Doris knows that Jo is living through her very own horror story, a story no one wants to hear.
“The fact that we have to protect the conversation around motherhood so fiercely, my intuition tells me that there’s some kind of terror behind it, everyone’s primal terror of being abandoned by their mothers,” Wohl tells me. “So if [mothers] experience any kind of sadness in their life, or want to talk about motherhood being complicated, it just shuts them down.”
Doris knows this. In fact, Doris is the one, the only one, really, who knows how to save Jo. Who remembers what it was to be a mom of a fitful baby who did not sleep. Who frightened her. Who left her so exhausted, so bone-deep tired that years later she can’t quite forget how it felt. She wants to talk about it, and also to cook, to clean, to watch the baby while Jo has a nap or they both go to dinner. But there is always this invisible hand up in front of her reminding her to remember her place — and her place is a vaguely convenient annoyance, an intrusion to be met with long-suffering sighs of frustration.
“The irony is that Jo is lonely, and Doris is lonely. But they somehow, because of the natural friction between mother-in-law and daughter-in-law, it’s impossible for them to see that they really need each other.”

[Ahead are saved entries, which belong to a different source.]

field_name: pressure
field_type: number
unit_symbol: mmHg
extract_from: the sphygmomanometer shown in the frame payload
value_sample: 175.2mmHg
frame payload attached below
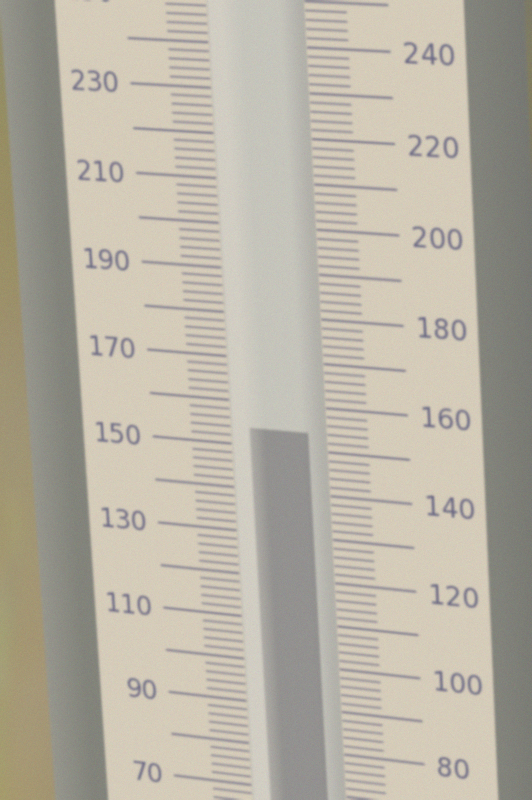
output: 154mmHg
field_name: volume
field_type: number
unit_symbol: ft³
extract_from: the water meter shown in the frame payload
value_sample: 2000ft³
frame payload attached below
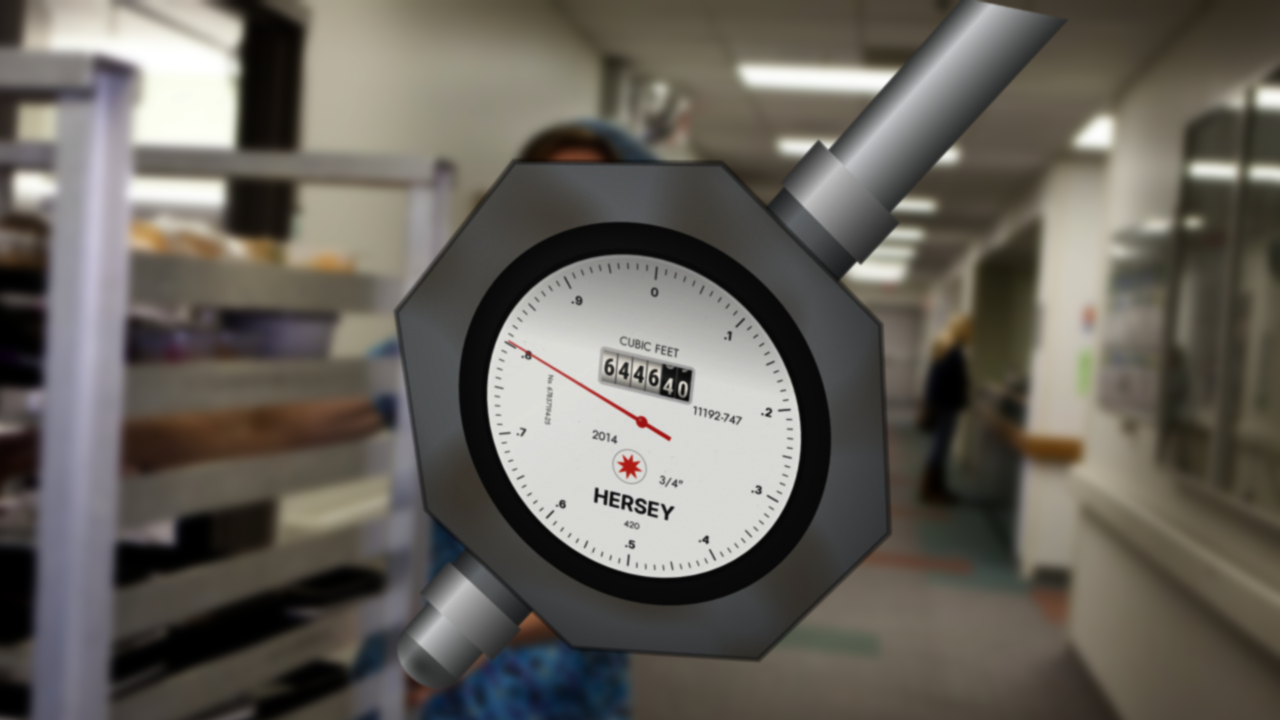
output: 644639.80ft³
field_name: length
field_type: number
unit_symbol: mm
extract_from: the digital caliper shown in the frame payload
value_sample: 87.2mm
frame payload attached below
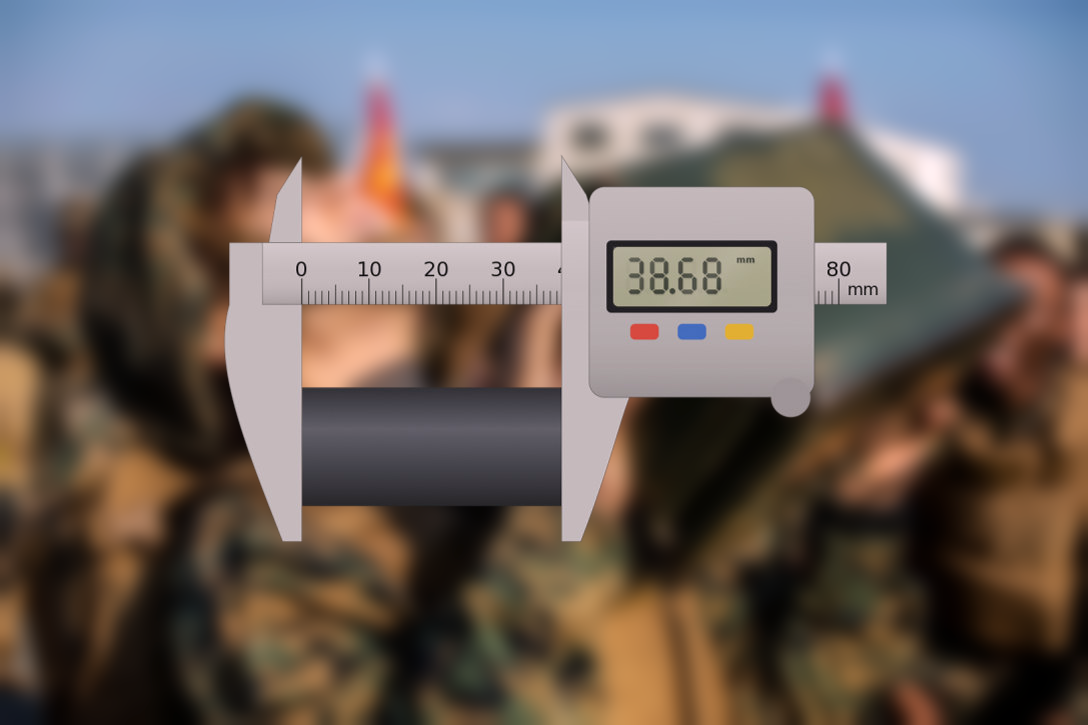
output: 38.68mm
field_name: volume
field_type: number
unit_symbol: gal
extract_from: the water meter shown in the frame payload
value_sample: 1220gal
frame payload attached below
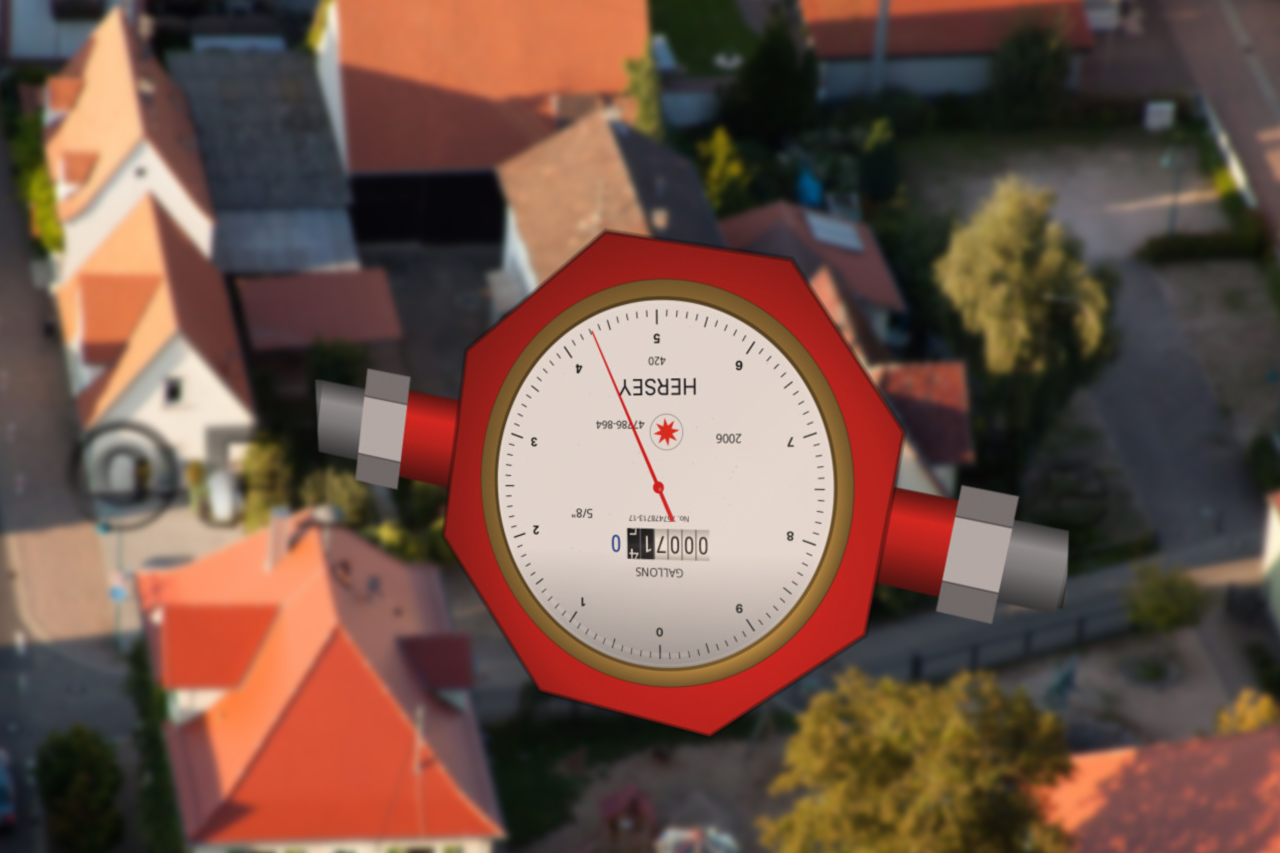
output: 7144.3gal
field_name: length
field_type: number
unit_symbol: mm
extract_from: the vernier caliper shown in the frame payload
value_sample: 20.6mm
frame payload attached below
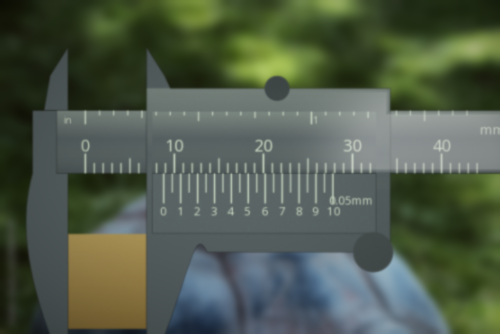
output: 8.8mm
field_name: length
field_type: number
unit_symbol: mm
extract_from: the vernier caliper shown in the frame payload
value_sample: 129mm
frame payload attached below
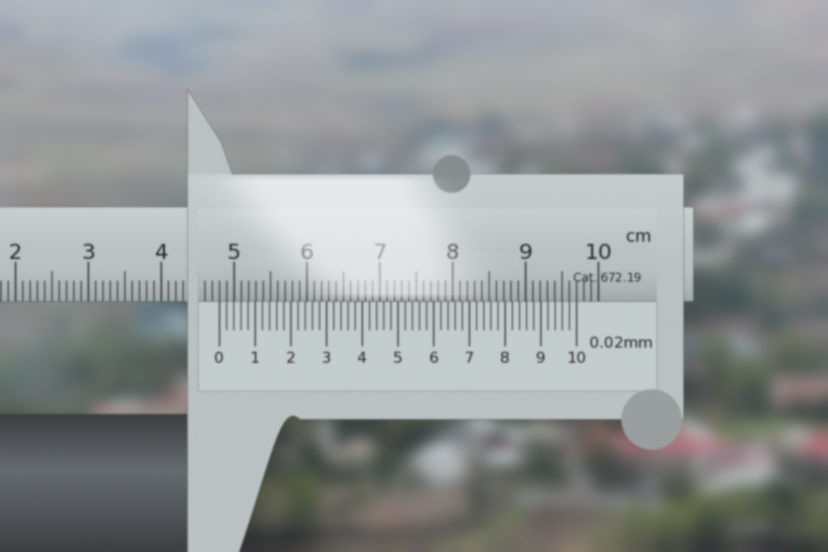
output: 48.0mm
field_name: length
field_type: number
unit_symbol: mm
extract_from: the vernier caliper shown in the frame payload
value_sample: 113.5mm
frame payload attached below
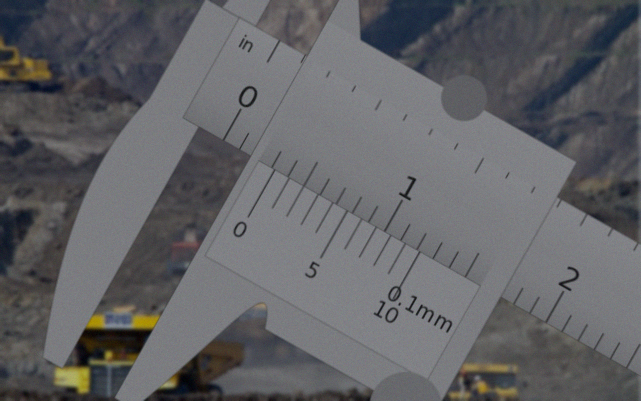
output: 3.2mm
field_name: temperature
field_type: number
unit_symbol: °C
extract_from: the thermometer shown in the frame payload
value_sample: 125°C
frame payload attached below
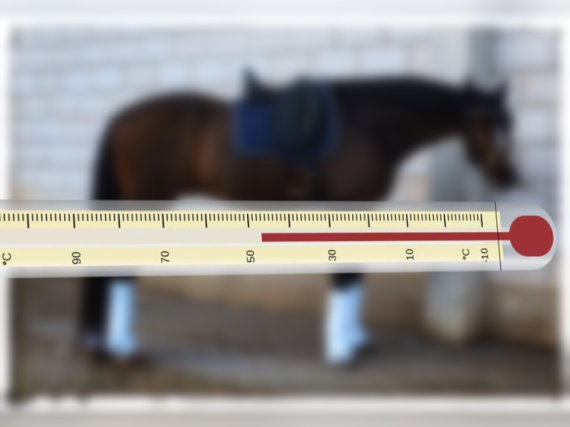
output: 47°C
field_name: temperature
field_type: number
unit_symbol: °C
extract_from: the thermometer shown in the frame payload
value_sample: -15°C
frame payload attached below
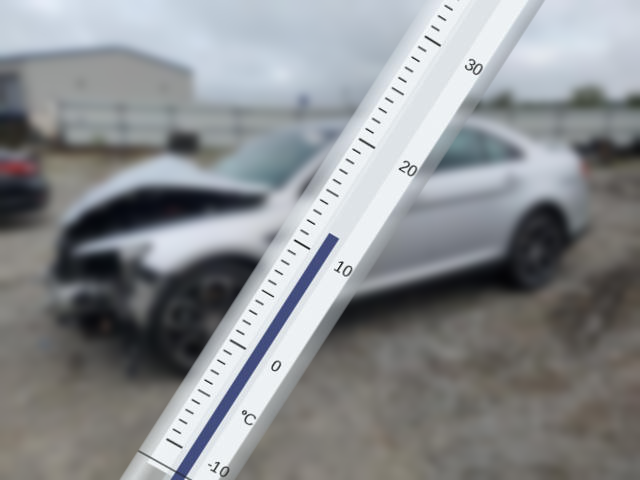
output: 12°C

But Doris talks anyway. She is there to tell Jo it’s all bullsh*t. And it’s in the tight little circle of this vulnerable moment where we see: mothers-in-law are also moms. Also women. Also dealing with PTSD from having babies even if those babies grew up to be people you married.
Doris sits at Jo’s bedside and tells her about a moment when Spencer was a baby, when she simply couldn’t handle it anymore. And in her eyes we can see she is back there, trapped by her baby. “I grabbed a knife…” she tells Jo. Quietly. Afraid. But Jo balks and changes the subject — shuts her down.
I think about Jo, about Doris, about me as a new mom. About my baby, round and pink and unknowable. About how I couldn’t reach him and would not, would not, ask for help. Would not have taken help if it had been offered.
I asked Wohl about Jo’s response to Doris. Why she couldn’t hear her, why she balked. “The irony is that Jo is lonely, and Doris is lonely. But they somehow, because of the natural friction between mother-in-law and daughter-in-law, it’s impossible for them to see that they really need each other.”
And that’s the true horror story of motherhood. It’s so goddamn lonely. And we sort of tell ourselves that’s just the way it is, everyone is supposed to be tired and lonely and unhappy and no one else can help us, except they can. There’s no shame in it. There’s no shame in just letting all of that built-in angst go and letting someone like Doris help you. There’s no shame in remembering that she was once you and that you will someday be her. And none of us picked these weird roles but we are just trying to figure out how to be allowed to love our kids. Then love the people our kids pick.
There’s no shame in any of it. The loneliness, the resentment, the horror of motherhood. The only shame is that wall we put up to keep each other out. Yank it down.
Baby Ruby is available on Apple TV+ and Amazon Prime.